Anticipating legislation, accounting firm Deloitte and the Securities Industry and Financial Markets Association surveyed 22 organizations, including banks, insurers, hedge funds, exchanges and regulators.
These institutions identified broad factors such as firm size, liquidity, leverage and correlation that contribute to systemic risk.
Regardless of the form the regulator takes, it should cover systemically important financial institutions, markets and underlying risks, according to the study.
The study covered eight different approaches to monitoring systemic risk. These included stress tests, analyzing risk sensitivities and reporting concentration exposures within institutions and markets. The study then discussed the costs of such strategies and their effectiveness, as well as assessing the information a systemic risk regulator might need to effectively monitor markets.

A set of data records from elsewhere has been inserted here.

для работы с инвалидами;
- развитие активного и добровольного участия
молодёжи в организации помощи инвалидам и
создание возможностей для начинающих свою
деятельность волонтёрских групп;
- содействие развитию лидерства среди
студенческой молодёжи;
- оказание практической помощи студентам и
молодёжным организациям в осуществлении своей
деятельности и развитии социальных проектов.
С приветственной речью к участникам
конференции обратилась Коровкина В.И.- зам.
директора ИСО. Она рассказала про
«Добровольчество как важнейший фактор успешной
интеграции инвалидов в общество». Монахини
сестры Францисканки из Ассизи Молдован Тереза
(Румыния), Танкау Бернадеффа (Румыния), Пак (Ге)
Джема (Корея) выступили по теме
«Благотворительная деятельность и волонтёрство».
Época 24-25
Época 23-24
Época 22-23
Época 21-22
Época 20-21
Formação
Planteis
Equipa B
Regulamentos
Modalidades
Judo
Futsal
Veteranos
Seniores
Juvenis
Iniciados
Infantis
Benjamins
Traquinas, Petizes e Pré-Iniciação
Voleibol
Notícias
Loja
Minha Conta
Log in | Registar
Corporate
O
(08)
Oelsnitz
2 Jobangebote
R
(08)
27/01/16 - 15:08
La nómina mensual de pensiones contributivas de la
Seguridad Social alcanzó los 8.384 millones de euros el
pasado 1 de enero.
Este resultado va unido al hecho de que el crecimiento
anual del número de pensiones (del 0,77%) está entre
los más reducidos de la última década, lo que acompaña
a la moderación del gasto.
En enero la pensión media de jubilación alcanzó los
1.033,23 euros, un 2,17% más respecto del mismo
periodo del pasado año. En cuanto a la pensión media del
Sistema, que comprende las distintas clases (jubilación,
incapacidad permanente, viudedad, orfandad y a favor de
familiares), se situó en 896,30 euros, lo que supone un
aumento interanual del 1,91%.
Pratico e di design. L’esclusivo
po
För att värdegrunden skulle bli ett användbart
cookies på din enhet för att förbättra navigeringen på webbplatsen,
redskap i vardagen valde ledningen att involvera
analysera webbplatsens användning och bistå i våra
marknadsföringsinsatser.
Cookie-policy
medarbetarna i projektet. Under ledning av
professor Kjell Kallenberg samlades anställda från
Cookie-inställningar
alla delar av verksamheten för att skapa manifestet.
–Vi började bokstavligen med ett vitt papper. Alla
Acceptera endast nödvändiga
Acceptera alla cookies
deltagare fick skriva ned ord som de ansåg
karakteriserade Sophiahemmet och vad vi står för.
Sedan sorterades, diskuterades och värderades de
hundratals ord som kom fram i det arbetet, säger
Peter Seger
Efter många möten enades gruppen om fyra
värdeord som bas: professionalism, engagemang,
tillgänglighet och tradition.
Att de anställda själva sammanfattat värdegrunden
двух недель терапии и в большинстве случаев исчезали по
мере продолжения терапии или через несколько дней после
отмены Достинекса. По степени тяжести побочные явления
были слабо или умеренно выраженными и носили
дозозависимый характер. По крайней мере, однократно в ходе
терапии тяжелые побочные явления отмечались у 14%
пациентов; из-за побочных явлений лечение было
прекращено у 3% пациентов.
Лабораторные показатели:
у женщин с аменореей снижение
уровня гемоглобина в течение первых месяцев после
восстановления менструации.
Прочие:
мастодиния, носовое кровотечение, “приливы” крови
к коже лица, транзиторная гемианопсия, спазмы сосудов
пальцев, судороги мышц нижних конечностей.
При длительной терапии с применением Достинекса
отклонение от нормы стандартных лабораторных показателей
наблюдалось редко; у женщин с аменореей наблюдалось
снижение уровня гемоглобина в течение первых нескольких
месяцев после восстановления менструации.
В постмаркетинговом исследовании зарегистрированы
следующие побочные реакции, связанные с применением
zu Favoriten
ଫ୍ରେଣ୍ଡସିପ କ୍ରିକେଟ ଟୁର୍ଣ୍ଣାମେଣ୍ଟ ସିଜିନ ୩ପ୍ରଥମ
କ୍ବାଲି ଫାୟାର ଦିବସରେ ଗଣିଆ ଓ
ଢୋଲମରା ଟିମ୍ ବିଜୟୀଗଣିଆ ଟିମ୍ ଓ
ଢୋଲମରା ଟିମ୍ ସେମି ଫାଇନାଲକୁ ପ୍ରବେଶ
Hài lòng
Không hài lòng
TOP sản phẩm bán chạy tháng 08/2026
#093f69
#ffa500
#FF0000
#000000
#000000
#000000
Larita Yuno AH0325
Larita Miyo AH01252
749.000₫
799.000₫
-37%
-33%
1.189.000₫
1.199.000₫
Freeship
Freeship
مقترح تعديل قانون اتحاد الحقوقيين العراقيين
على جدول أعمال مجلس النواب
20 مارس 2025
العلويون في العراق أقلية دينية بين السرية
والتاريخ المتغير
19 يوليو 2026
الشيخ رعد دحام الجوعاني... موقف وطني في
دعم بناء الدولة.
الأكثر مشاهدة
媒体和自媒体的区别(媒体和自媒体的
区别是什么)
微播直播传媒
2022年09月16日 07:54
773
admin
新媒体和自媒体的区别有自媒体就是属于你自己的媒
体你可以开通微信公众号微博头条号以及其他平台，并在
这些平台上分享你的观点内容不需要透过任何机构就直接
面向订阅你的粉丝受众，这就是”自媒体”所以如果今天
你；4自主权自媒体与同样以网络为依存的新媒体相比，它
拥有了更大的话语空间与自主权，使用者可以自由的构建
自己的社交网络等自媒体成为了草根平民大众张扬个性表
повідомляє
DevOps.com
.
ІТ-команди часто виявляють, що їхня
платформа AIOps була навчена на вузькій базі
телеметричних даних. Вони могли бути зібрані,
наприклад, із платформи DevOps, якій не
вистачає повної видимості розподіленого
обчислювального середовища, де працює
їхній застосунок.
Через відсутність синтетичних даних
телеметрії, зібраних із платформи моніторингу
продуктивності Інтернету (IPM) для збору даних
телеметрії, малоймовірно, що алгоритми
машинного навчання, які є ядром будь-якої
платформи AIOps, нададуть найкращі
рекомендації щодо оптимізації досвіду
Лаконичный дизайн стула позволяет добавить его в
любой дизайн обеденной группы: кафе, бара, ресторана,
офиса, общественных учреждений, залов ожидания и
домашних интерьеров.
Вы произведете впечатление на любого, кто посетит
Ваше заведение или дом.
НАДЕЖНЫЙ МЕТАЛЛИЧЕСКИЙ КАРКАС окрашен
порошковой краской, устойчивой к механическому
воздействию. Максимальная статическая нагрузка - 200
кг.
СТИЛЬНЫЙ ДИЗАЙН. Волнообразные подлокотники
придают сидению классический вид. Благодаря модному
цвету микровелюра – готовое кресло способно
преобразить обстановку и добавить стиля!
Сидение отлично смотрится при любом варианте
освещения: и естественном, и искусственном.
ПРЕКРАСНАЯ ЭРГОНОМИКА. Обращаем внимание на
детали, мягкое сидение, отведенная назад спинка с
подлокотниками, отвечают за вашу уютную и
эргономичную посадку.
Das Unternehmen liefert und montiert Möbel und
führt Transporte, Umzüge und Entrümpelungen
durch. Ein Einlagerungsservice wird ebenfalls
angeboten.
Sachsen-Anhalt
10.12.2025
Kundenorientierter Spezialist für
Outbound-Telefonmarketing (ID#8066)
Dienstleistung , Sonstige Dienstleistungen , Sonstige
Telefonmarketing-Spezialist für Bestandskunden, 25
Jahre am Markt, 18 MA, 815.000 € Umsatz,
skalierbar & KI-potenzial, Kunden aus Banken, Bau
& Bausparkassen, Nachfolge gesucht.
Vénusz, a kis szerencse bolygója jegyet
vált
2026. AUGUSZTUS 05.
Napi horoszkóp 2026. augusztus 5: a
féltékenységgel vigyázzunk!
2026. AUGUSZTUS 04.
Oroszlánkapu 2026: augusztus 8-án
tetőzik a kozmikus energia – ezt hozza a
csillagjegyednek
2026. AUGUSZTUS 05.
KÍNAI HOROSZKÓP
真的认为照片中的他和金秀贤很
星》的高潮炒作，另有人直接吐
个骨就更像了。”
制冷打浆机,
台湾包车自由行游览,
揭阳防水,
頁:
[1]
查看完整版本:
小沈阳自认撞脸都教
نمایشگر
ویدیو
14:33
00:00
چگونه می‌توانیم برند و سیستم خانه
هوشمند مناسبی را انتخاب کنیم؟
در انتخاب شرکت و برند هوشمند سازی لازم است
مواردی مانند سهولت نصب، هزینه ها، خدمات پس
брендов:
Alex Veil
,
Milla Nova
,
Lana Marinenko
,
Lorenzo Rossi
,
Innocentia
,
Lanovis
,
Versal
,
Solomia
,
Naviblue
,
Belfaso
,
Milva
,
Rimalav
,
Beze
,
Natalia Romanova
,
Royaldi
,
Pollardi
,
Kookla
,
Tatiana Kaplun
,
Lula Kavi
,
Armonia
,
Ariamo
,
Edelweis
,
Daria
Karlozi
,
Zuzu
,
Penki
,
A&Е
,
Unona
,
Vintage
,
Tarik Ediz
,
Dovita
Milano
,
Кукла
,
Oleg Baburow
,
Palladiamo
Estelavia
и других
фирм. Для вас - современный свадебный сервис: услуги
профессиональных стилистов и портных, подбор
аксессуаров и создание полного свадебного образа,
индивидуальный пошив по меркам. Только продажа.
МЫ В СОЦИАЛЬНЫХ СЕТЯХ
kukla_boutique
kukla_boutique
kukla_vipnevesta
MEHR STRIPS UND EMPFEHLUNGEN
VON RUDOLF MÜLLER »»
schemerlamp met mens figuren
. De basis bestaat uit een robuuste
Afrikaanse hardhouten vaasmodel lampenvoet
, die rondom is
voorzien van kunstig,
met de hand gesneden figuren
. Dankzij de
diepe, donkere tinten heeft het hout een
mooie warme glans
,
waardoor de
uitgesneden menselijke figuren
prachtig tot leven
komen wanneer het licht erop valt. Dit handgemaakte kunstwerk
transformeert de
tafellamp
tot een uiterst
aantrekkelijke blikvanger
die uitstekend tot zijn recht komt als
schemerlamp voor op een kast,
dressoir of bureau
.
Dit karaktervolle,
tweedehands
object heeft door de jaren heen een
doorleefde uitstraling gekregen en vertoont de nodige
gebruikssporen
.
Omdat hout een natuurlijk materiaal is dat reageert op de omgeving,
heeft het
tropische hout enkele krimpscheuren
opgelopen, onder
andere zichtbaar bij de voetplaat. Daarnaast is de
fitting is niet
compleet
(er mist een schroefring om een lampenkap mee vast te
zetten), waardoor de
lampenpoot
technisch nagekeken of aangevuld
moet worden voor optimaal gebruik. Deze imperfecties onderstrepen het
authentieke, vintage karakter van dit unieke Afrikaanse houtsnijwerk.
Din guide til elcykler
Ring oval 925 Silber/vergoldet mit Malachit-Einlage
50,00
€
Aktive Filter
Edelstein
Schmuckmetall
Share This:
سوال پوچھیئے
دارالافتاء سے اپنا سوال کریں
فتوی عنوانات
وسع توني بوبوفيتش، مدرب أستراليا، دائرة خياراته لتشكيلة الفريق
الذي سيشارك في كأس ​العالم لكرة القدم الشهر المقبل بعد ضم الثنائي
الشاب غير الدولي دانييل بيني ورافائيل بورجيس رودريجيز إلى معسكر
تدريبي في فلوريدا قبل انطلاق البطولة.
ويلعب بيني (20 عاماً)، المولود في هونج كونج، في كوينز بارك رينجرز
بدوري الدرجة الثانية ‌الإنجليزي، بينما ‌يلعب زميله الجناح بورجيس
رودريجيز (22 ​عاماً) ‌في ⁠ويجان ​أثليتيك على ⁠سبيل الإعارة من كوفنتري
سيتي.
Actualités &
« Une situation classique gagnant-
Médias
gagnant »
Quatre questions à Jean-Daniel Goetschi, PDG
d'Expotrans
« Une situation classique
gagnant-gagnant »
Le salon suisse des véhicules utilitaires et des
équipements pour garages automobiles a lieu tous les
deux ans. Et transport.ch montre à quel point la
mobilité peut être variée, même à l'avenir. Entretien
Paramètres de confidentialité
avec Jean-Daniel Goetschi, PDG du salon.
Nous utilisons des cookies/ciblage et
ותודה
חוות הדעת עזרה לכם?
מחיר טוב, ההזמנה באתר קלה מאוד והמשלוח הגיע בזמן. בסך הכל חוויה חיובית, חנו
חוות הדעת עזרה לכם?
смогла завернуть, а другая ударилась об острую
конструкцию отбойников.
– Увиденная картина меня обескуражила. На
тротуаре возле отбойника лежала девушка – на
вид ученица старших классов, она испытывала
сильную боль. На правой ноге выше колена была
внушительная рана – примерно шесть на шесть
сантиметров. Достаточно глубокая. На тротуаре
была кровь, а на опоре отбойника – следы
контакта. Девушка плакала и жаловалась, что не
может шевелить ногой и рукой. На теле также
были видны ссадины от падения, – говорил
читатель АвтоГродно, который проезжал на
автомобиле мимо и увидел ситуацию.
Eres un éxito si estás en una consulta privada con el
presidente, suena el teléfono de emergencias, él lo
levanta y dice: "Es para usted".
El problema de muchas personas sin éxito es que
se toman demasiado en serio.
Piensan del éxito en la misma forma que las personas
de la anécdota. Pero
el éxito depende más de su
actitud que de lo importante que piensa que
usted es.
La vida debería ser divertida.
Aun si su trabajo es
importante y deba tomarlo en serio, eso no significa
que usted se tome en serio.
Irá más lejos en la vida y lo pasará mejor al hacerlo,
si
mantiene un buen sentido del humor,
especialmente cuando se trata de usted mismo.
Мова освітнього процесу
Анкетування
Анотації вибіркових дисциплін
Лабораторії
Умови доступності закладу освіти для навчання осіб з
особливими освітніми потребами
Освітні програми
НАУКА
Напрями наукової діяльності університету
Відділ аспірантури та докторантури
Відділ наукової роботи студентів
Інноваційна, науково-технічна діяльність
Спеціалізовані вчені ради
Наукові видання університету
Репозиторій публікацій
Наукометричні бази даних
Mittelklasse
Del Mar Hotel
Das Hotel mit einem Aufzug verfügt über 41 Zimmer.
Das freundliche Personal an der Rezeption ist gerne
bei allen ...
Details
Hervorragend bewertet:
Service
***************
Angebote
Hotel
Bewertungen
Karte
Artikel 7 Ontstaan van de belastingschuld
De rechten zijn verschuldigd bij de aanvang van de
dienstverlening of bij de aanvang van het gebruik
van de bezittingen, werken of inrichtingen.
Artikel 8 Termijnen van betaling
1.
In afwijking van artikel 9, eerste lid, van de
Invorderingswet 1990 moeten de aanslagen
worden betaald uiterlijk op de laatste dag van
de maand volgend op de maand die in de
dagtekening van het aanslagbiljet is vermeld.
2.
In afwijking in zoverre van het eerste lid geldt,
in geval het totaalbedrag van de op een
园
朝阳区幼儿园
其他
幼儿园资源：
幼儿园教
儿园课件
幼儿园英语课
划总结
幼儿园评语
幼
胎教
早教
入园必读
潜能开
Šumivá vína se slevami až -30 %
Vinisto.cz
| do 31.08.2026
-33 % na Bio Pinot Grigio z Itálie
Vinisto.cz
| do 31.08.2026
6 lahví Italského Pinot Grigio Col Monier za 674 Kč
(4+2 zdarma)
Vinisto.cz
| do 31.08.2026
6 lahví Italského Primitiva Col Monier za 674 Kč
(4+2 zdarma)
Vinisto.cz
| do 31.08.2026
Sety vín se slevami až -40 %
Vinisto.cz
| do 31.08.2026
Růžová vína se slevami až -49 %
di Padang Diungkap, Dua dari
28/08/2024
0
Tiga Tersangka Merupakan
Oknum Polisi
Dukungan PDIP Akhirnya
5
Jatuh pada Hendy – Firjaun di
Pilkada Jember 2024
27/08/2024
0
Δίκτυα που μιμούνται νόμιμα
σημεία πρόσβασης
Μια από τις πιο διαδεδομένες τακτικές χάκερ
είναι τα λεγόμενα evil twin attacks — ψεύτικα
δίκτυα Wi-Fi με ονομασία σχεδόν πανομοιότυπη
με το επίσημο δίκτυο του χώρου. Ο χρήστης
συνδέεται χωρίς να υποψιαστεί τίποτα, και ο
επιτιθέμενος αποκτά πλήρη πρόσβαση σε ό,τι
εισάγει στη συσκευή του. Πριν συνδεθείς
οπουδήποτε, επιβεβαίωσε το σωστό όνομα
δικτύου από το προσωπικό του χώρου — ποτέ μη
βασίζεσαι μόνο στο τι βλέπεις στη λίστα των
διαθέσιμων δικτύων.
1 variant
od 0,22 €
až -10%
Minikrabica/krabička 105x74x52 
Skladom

Survey participants agreed that more transparency is needed on over-the-counter derivatives and that the industry must improve monitoring of leverage and risk concentrations.
Bills from the U.S. Senate and House of Representatives have proposed establishing a council of regulators chaired by the U.S. Treasury to monitor the financial big picture and to spot and head off the next crisis.
Last week negotiators began hammering out details to create such a council, along with tackling other proposals from the two competing bills aimed at overhauling financial regulation.